Cobalamins are a family of molecules with different ligands at the exchangeable axial coordination bond of cobalt and with different levels of cobalt oxidation. Vitamin B12 is a general term that refers to the nutrient forms of cobalamin. Cobalt in nutrient cobalamins is usually oxidized to Co(III)alamin and its axial bond is ligated to cyanide, water or a hydroxyl group. Cyanocobalamin is produced during commercial manufacturing. In vivo, the formation of cyanocobalamin may actually be a mechanism for defense against cyanide poisoning. Inside the cell, these ligands are replaced by glutathione or removed with the reduction of cobalt to Co(II)alamin and Co(I)alamin. Co(II)alamin and Co(I)alamin forms of cobalamin are the precursors of the coenzymes methylcob(III)alamin and 5’adenosyl(III)cobalamin, respectively.

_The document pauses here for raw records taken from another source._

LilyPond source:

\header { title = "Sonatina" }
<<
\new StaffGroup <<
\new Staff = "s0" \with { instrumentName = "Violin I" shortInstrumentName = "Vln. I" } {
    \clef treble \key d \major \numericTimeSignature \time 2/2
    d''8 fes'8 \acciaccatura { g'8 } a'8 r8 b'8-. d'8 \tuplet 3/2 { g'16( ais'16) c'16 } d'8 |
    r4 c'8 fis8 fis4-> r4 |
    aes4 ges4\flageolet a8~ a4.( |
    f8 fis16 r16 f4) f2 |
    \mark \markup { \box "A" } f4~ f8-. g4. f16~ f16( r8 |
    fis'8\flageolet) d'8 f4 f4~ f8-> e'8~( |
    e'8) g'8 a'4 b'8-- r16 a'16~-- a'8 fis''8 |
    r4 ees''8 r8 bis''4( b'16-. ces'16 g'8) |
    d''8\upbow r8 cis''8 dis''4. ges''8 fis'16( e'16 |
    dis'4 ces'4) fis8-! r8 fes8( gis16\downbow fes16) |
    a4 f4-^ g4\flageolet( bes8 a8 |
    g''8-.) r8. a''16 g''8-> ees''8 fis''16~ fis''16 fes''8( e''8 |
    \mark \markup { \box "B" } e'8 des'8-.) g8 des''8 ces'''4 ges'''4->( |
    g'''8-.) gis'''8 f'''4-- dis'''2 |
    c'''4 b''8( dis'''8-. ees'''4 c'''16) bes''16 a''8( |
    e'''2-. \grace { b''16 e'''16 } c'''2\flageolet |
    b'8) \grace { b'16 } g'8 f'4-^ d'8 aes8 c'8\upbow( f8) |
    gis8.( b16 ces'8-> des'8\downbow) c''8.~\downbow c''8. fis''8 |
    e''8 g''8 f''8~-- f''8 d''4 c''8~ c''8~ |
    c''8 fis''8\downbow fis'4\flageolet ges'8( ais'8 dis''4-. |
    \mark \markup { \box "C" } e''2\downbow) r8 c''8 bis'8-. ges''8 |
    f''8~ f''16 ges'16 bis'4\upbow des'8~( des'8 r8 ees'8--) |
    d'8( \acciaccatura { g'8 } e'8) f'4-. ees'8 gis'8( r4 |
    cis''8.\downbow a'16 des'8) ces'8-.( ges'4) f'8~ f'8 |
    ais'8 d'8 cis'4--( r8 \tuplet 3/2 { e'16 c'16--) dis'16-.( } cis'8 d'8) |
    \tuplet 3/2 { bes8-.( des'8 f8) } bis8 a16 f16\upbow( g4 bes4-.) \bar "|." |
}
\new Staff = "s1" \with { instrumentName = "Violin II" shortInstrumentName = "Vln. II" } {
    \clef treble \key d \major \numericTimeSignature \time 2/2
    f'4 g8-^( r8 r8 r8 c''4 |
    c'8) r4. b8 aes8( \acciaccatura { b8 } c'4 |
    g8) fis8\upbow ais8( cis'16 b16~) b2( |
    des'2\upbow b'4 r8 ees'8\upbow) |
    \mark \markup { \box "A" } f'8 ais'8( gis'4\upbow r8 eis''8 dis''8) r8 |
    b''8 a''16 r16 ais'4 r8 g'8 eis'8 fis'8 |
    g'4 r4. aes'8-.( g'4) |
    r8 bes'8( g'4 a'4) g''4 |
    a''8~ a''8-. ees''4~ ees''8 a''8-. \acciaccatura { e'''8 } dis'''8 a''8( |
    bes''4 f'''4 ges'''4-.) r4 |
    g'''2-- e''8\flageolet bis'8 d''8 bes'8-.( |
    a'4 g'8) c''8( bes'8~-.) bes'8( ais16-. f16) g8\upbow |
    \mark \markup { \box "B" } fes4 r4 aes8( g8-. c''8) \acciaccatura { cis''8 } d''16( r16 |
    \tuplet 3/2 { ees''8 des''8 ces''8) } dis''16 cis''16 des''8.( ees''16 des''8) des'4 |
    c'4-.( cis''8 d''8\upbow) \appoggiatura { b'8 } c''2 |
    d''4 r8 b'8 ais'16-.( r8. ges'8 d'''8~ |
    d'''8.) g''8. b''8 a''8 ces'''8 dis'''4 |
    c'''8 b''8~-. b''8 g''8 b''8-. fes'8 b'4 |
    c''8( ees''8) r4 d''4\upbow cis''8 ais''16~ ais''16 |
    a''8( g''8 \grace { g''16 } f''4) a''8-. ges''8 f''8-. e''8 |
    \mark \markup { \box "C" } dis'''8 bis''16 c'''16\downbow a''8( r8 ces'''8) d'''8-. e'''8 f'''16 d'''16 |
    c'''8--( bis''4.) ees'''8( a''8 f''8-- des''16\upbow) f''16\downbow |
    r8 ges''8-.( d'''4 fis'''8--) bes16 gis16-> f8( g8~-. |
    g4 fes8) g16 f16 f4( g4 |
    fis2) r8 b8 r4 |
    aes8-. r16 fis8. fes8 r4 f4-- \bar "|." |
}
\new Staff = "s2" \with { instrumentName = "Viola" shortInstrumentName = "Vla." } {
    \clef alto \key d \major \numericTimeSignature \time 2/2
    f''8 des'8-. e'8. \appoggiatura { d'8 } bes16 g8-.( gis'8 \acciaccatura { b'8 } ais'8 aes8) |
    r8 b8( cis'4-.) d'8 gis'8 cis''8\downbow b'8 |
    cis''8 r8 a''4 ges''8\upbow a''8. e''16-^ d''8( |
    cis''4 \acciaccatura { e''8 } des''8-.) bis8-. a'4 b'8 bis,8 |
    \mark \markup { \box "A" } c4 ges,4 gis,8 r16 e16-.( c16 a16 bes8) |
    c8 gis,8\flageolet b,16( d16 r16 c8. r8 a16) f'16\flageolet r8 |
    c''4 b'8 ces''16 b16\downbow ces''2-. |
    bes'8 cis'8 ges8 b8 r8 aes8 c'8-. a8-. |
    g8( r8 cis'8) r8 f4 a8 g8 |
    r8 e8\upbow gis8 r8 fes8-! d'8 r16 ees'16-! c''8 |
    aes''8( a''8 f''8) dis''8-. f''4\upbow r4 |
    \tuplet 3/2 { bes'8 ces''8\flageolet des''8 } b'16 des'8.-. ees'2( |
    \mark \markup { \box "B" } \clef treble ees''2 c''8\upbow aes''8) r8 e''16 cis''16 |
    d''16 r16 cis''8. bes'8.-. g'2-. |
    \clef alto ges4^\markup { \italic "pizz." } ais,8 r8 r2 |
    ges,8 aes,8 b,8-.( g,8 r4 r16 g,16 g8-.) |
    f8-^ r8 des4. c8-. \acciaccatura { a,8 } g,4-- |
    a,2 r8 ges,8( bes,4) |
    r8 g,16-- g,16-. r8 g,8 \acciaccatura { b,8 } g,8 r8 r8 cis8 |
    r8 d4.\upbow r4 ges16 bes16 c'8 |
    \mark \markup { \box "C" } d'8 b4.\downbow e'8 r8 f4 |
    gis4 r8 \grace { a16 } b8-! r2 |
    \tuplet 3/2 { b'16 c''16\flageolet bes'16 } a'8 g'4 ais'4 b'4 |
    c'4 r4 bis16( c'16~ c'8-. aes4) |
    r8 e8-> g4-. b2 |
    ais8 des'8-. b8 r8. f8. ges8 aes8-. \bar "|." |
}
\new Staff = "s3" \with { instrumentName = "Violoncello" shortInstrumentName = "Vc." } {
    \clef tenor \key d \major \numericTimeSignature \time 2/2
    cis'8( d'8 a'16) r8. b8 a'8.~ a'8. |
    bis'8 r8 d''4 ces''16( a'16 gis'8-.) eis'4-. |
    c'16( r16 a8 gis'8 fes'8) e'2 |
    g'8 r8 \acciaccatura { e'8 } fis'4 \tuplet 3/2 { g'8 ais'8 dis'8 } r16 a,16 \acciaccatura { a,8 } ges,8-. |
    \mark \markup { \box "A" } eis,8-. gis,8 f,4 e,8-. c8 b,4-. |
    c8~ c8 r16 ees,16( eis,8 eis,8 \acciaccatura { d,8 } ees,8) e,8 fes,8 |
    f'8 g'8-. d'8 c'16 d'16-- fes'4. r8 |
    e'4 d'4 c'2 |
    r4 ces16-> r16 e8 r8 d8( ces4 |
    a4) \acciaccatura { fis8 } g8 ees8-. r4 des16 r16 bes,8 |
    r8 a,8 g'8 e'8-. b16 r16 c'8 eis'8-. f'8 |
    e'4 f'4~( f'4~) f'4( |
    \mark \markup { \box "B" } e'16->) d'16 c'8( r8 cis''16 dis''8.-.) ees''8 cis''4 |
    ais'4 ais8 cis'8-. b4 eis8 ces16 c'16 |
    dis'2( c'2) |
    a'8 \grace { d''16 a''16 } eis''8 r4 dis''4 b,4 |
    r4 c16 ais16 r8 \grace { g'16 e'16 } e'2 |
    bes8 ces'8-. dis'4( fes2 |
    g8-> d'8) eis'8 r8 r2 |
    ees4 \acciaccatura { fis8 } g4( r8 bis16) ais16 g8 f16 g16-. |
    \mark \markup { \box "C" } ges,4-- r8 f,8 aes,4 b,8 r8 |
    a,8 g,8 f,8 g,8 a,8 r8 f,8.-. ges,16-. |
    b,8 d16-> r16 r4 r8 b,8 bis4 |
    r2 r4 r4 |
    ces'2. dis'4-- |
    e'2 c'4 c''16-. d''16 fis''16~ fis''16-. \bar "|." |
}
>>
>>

Serum Vitamin B12 is highly unstable and that it should be protected from light and kept frozen. Cyanocobalamin is often used to supplement media. It has a maximal stability at pH = 7, but is photolysed to hydroxocobalamin with a zero-order rate constant. Hydroxocobalamin may be converted to sulfitocobalamin in the presence of sulfur dioxide or other sulfites. Hydroxocobalamin can convert to ammoniacobalamin if ammonia is present. In aqueous oxygenated systems, Cbl(III)alamin rapidly and spontaneously forms the stable complex superoxocobalamin, Cbl(III)-O2-. Superoxocobalamin reacts with nitric oxide, NO, with the possible formation of peroxynitrite, OONO-, a precursor of free radicals and nitrous oxide. Low μM concentrations of NO-Cbl can induce apoptosis, especially in rapidly dividing cells. Nitrous oxide (N20) can inhibit the cobalamin enzyme methionine synthase. Nitrite, NO2, binds to Cbl(III) and Cbl(II).
The in vitro chemistry of cobalamin is very complex and the potential is high for cobalamin to become inactive and/or participate in chemical reactions. It can participate in a wide range of radical redox reaction with oxygen, nitrogen and sulfur molecules and many of these reactions can generate toxic species.